--- Ausgangstext ---
▬▬▬▬▬▬

Berliner S-Bahn-Chaos: Senat rettet S-Bahn-Pfründen
VERTRAG Eigentlich hätte die Nord-Süd-Strecke 2013 vorzeitig ausgeschrieben werden können. Doch vor Kurzem tilgte der Senat diese Option aus dem S-Bahn-Vertrag.
Angesichts des S-Bahn-Desasters fordern immer mehr Politiker, den Vertrag vorzeitig zu kündigen und ein anderes Unternehmen damit zu beauftragen. Doch Stadtentwicklungssenatorin Ingeborg Junge-Reyer (SPD) hatte in den vergangenen Wochen immer wieder erklärt: Die Kündigung des Vertrages sei rechtlich nicht so einfach - und es gebe auch keinen anderen Anbieter, der den gesamten S-Bahn-Verkehr in Berlin kurzfristig übernehmen könnte. Stattdessen setze sie alles darin, dass die S-Bahn den noch bis 2017 laufenden Vertrag so gut wie möglich erfüllt.

▬▬▬▬▬▬

--- Datenzeilen ---
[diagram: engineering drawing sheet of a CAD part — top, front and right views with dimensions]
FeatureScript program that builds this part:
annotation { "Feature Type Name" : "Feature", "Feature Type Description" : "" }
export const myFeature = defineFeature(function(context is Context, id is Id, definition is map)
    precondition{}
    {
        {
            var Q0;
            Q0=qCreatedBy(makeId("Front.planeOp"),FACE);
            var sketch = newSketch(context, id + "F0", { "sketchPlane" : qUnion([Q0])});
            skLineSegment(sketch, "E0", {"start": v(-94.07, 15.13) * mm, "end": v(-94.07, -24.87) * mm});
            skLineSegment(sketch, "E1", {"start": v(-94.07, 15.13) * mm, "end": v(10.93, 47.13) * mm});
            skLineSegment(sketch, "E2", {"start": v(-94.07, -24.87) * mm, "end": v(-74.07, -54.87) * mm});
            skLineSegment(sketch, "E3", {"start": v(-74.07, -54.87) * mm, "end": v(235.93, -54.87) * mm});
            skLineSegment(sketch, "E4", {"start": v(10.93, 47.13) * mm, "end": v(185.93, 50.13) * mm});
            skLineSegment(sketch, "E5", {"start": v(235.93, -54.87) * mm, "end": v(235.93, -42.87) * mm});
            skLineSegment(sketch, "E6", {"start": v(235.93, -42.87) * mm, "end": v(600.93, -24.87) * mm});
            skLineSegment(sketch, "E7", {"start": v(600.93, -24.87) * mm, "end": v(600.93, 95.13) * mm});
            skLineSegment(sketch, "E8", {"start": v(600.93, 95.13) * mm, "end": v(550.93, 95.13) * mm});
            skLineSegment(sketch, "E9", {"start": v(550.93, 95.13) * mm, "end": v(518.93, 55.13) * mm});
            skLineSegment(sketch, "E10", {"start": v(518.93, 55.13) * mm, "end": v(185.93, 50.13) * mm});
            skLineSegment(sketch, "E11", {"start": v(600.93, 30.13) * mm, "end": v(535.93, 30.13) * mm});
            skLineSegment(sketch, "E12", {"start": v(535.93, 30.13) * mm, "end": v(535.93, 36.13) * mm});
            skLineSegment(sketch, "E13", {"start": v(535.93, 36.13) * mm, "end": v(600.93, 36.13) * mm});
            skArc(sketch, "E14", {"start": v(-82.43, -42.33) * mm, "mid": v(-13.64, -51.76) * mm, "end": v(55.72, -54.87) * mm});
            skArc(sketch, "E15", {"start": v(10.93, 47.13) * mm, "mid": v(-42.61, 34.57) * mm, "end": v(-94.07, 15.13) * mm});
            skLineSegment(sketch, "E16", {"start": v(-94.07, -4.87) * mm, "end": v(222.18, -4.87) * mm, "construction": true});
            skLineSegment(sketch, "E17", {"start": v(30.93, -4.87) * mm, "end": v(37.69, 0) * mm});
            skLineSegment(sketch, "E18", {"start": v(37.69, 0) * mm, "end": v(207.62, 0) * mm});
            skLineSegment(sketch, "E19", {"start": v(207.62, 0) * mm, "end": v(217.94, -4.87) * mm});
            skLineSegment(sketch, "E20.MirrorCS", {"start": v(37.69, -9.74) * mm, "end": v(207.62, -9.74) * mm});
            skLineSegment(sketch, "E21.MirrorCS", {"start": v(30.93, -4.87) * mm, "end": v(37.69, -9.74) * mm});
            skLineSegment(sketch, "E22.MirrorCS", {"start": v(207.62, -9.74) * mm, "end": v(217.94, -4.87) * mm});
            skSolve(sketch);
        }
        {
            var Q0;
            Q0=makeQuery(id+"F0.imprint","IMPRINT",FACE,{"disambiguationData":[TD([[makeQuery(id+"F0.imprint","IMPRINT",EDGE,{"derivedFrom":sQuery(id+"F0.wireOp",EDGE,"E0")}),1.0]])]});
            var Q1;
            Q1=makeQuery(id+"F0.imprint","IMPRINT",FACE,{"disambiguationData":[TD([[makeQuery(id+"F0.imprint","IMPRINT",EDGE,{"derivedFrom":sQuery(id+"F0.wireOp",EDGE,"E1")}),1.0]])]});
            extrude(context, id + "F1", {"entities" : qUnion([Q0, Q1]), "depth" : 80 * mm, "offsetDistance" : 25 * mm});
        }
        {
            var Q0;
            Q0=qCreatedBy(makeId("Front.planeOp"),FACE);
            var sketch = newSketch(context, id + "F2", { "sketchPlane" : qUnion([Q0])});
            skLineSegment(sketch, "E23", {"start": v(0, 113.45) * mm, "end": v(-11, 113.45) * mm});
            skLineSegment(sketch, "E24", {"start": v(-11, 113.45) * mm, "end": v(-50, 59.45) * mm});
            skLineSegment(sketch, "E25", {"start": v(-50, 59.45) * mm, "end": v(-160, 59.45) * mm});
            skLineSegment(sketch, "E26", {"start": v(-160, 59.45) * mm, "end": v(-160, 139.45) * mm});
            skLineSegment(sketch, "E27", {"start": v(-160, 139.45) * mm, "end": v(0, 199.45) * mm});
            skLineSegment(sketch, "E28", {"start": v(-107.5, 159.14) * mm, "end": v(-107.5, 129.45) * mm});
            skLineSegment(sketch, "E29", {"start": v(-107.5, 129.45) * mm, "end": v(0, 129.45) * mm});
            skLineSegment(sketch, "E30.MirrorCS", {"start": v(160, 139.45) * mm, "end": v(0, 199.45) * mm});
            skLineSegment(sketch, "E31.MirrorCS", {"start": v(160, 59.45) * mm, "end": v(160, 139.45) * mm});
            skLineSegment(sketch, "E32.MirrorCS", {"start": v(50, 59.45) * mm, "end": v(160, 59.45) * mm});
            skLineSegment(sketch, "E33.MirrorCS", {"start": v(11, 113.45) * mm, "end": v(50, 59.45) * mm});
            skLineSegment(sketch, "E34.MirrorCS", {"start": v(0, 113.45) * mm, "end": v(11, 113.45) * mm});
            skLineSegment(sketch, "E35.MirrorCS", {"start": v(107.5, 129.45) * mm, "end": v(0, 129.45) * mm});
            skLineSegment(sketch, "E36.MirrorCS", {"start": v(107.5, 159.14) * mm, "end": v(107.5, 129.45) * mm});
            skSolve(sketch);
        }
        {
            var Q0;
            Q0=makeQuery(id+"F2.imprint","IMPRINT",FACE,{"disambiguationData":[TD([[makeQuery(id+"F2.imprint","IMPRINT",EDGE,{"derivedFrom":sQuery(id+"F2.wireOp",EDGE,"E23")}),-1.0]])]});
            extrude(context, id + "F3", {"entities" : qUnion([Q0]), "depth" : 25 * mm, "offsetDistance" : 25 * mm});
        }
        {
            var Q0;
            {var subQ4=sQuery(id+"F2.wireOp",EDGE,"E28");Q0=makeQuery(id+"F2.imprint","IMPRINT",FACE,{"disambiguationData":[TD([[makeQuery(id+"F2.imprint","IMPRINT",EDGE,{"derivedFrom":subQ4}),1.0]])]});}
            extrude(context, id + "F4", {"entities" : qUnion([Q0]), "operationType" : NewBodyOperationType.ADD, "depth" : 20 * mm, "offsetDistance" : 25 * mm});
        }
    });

▬▬▬▬▬▬

--- Ziele ---
a – Übersetzen Sie den Satz „Doch vor Kurzem tilgte der Senat diese Option aus dem S-Bahn-Vertrag.“ aus dem Artikel über die Berliner S-Bahn ins Englische.
b – Schreiben Sie den Artikel über die Berliner S-Bahn von „Berliner S-Bahn-Chaos: Senat“ bis hinunter zu „aus dem S-Bahn-Vertrag.“ neu und setzen Sie dabei „Magistrat“ an die Stelle von „Senat“.
c – Führen Sie den Artikel über das Berliner S-Bahn-Chaos im Anschluss an seinen letzten Satz weiter.
Die Zeilen sind für die Bearbeitung ohne Belang.

--- Lösungen ---
a – But recently the Senate removed this option from the S-Bahn contract.

b –
Berliner S-Bahn-Chaos: Magistrat rettet S-Bahn-Pfründen
VERTRAG Eigentlich hätte die Nord-Süd-Strecke 2013 vorzeitig ausgeschrieben werden können. Doch vor Kurzem tilgte der Magistrat diese Option aus dem S-Bahn-Vertrag.

c –
Die S-Bahn Berlin GmbH hat mit den Ländern Berlin und Brandenburg (nachfolgend: „Länder“) einen Verkehrsvertrag über die Bedienung der Strecken im S-Bahnverkehr geschlossen. Die Länder zweifelten an, dass die DB Netz AG auf der Grundlage des zum Vertragsschluss gültigen Trassenpreissystems berechtigt war, von der S-Bahn Berlin GmbH einen über den „Grundpreis S2“ hinausgehenden Trassenpreis zu erheben. Zur Klärung dieser Streitfrage hat einerseits die S-Bahn Berlin GmbH für den Zeitraum 1. Januar 2003 bis 7. Januar 2005 Klage gegen die Länder und andererseits die Länder für die Zeit ab dem 8. Januar 2005 bis Ende des Jahres 2017 Klage gegen die S-Bahn Berlin GmbH erhoben.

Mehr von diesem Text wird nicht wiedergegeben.